Another animal that impressed us deeply and painfully was the skunk.
They were fearless little beasts and in the evening would come quite
boldly about the house, and if seen and attacked by a dog, they would
defend themselves with the awful-smelling liquid they discharge at an
adversary.
When the wind brought a whiff of it into the house, when
all the doors and windows stood open, it would create a panic, and
people would get up from table feeling a little sea-sick, and go in
search of some room where the smell was not. Another powerful-smelling
but very beautiful creature was the common deer. I began to know it
from the age of five, when we went to our new home, and where we
children were sometimes driven with our parents to visit some
neighbours several miles away. There were always herds of deer on the
lands where the cardoon thistle nourished most, and it was a delight
to come upon them and to see their yellow figures standing among the
grey-green cardoon bushes, gazing motionless at us, then turning and
rushing away with a whistling cry, and sending out gusts of their
powerful musky smell, which the wind sometimes brought to our
nostrils.
But there was a something in the serpent which produced a quite
different and a stronger effect on the mind than bird or mammal or any
other creature. The sight of it was always startling, and however
often seen always produced a mixed sense of amazement and fear. The
feeling was no doubt acquired from our elders. They regarded snakes as
deadly creatures, and as a child I did not know that they were mostly
harmless, that it was just as senseless to kill them as to kill
harmless and beautiful birds. I was told that when I saw a snake I
must turn and run for my life until I was a little bigger, and then on
seeing a snake I was to get a long stick and kill it; and it was
furthermore impressed on me that snakes are exceedingly difficult to
kill, that many persons believe that a snake never really dies until
the sun sets, therefore when I killed a snake, in order to make it
powerless to do any harm between the time of killing it and sunset, it
was necessary to pound it to a pulp with the aforesaid long stick.

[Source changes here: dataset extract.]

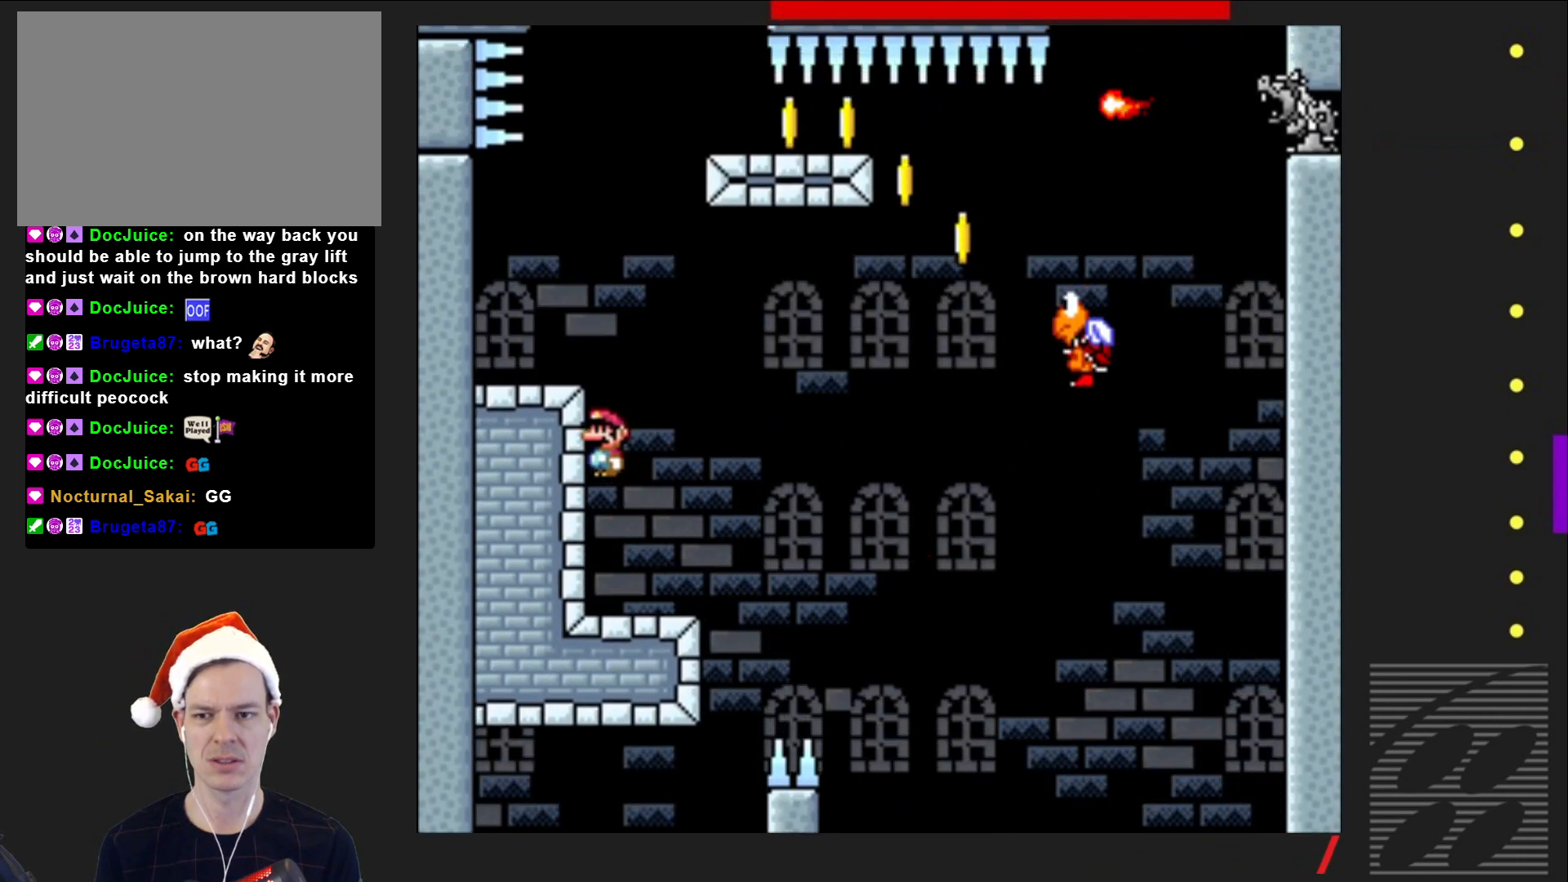
{"buttons": ["SQUARE", "DPAD_RIGHT"], "events": [[217, "CROSS", "up"], [350, "DPAD_LEFT", "up"], [383, "DPAD_RIGHT", "down"]]}
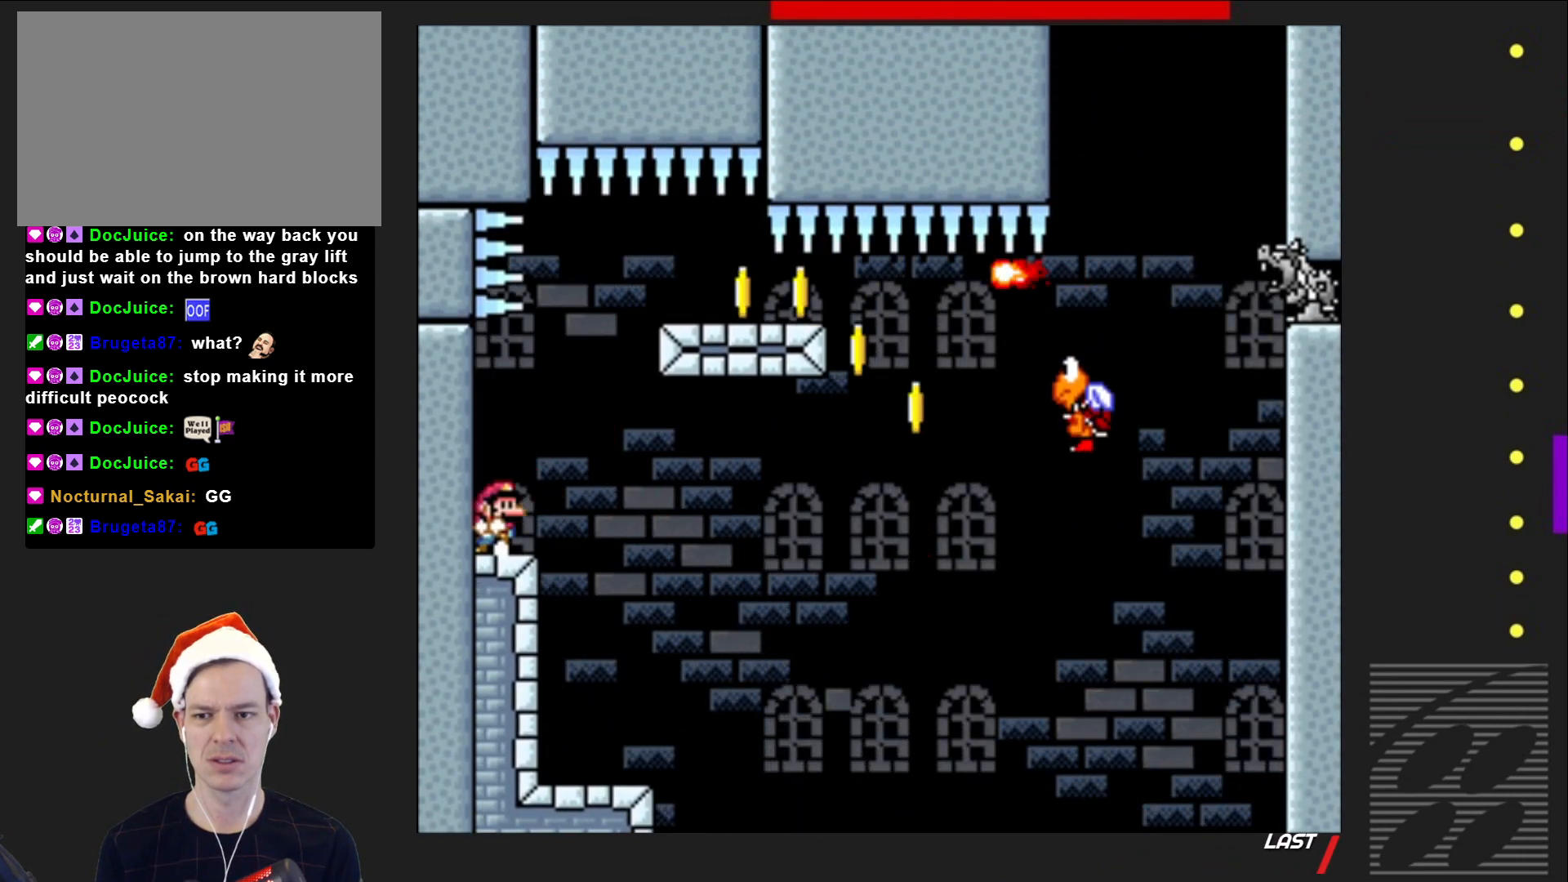
{"buttons": ["CROSS", "SQUARE", "DPAD_RIGHT"], "events": [[17, "CROSS", "down"]]}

With such teaching it was not strange that even as a small boy I
became a persecutor of snakes.
Snakes were common enough about us; snakes of seven or eight different
kinds, green in the green grass, and yellow and dusky-mottled in dry
and barren places and in withered herbage, so that it was difficult to
detect them. Sometimes they intruded into the dwelling-rooms, and at
all seasons a nest or colony of snakes existed in the thick old
foundations of the house, and under the flooring.